Debbie Lacy has a vision. It’s an Eastside where everyone feels welcome, regardless of the language one speaks or the culture they carry with them. It’s an Eastside whose residents know they belong.
Lacy co-founded the Eastside Refugee and Immigrant Coalition in early 2002 with the hope of constructing a welcoming network for East King County’s international newcomers, as well as its existing immigrant communities. In 2015, she stepped into her current full-time role as executive director.
“Who wouldn’t be for having a community that’s safer for everyone?” Lacy said. “A community that’s more inclusive, so that residents have the opportunity to participate in the resources and opportunities there?”
Over the past 16 years, dozens of partners have signed on to the coalition, including nonprofits; advocacy groups; and even the cities of Bellevue, Issaquah, Kirkland, Redmond, and Sammamish.
When a city joins the coalition, Lacy provides it with a blueprint for how to institutionalize welcoming by way of policies, economic development, civic engagement, and law enforcement reform.
“Inclusivity is a very easy thing to sell. Everybody can get behind it,” Lacy said. “Where the challenge comes is in the operationalizing. So, when people realize if they really want to have an inclusive and welcoming community, that means you have to disrupt inequity, and when you disrupt inequity that’s super uncomfortable, and that’s where people get challenged and we see the tensions start to erupt.”
Growing up as a Mexican-American in rural Indiana, Lacy experienced discrimination first-hand. She began a career in social work largely to protect other families from violence and discrimination and initially moved to the Pacific Northwest to work for Youth Eastside Services. After forming connections and working with communities throughout the Eastside, the Eastside Refugee and Immigrant Coalition was a natural next step.
“When I see local elected officials grappling with this, and really trying to lean into how to do this better, it’s inspiring to me,” Lacy said. “I give credit to the people who fight for this inclusivity in the federal-level courts, but that’s not something I personally have in me. What I have in me is the local. The hyper-local. I want to see a safety net, and a community where people can feel like they are a part of this place, and they have a right to be here, and we welcome them, and we’re glad they’re here.
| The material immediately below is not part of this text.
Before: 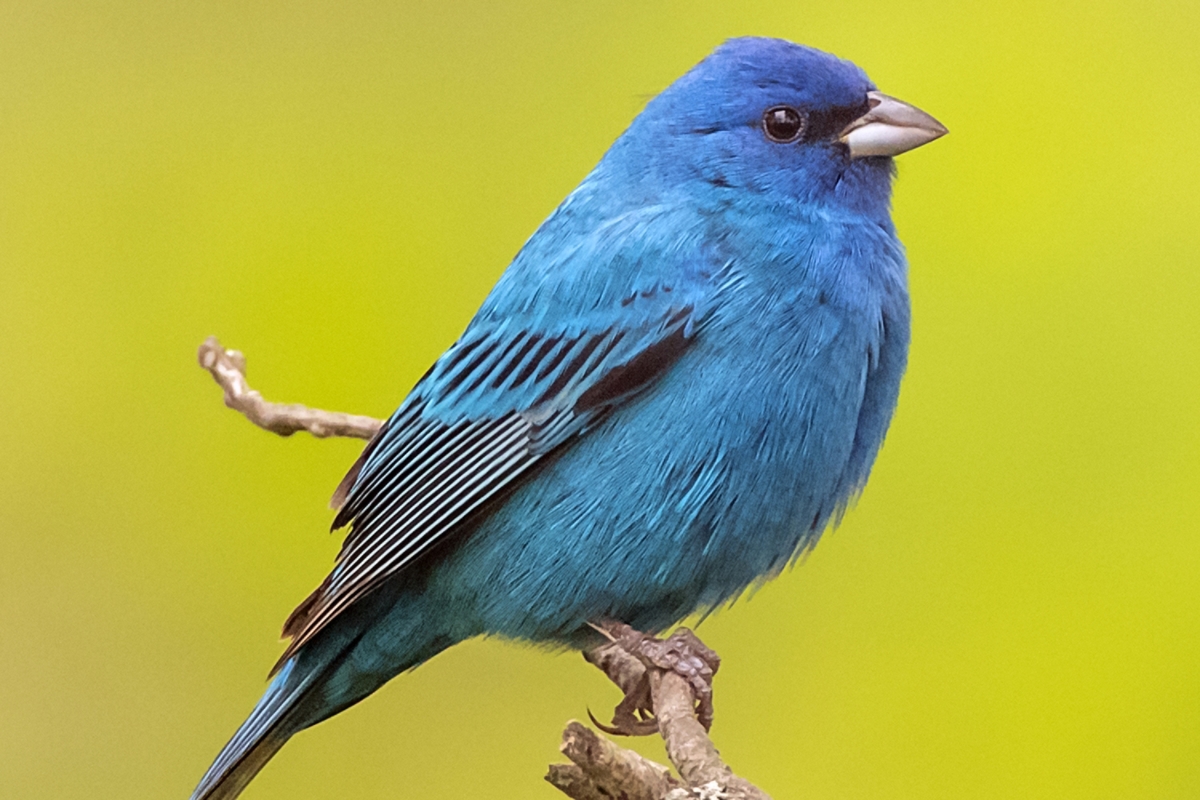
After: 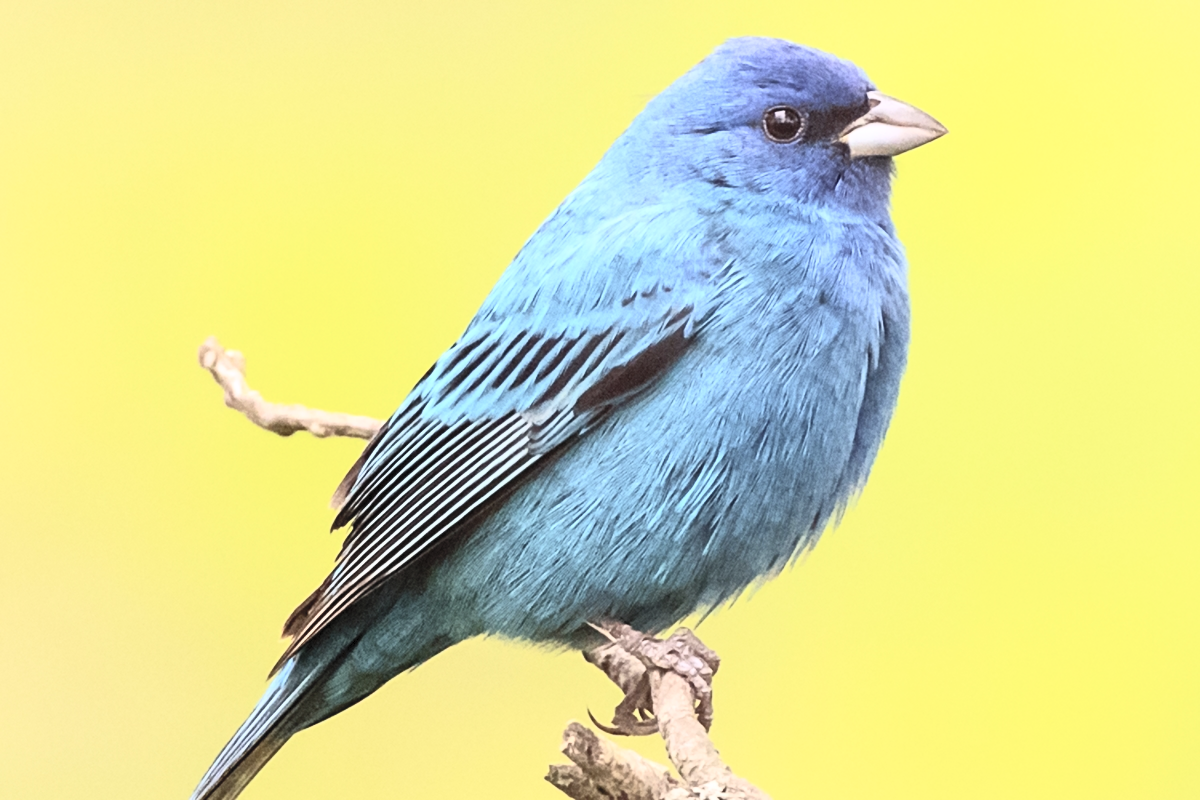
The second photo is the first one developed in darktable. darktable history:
contrast brightness saturation: contrast 0.433, brightness 0.563, saturation -0.188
Taking Paco for a quick walk. He has an injured knee, so we can’t go far.
Mom’s taxi service gets a high approval rating from my 7 year old.
Talking with a colleague over the phone about an upcoming event we’re organizing.
Connecting with friends and colleagues at the Eastside Pathways Racial Equity Team meeting at Kirkland City Hall.
Just parked at Westlake Center, taking in the gorgeous day.
Enjoying the view from the Seattle Foundation’s 19th-floor suite — fancy.
“Dot voting” with fellow grantees. This exercise helps us generate a list of ideas and mark our top priorities with sticky dots.
After a long ride home in traffic, time for dinner with the guys and a game of Monopoly. I’m always the shoe.
Reading before bed. If I’m lucky, I’ll last 15 minutes before my eyes get too heavy.